Les yeux jusqu'à présent vides d'Irina roulèrent vers moi.

— Ulfasso… Appelle-le. Je veux lui dire quelque chose avant de mourir.

Je hochai la tête. Me retournant, je vis ce dernier, qui venait d'apercevoir Irina, jeter au loin le corps supplicié du bourreau et se tailler un chemin jusqu'à nous à coup de sabre sans même jeter un seul regard à ses ennemis. À ce moment-là, je sentis une main puissante me tirer en arrière : c'était Chovsky.

— Ne reste pas là, murmura-t-il, Ulfasso te tuerait !

Je reculai, mais restai dans les environs au cas où Irina aurait eu besoin de moi. Notre général eut un tressaillement notable en la voyant, et après avoir recouvert son corps d'une cape que Chovsky avait eu la présence d'esprit de lui lancer, il tomba à genoux.

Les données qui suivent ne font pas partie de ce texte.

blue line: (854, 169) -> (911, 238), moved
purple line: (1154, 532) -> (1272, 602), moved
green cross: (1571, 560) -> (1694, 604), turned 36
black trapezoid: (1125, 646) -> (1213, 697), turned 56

— Je suis là, Irina, dit-il de sa voix grave, très calmement.

Mais malgré ce sang-froid apparent, je savais que j'assistais pour la première fois à une tempête émotionnelle chez le prince. Il avait aimé Irina, probablement plus que tout autre être au monde.

D'un geste sec et rapide, Ulfasso retira le clou qui maintenait les petites mains d'Irina au poteau, et dans un dernier effort, elle tendit les bras vers lui.

— Serre-moi contre toi, murmura-t-elle. Je veux mourir dans tes bras.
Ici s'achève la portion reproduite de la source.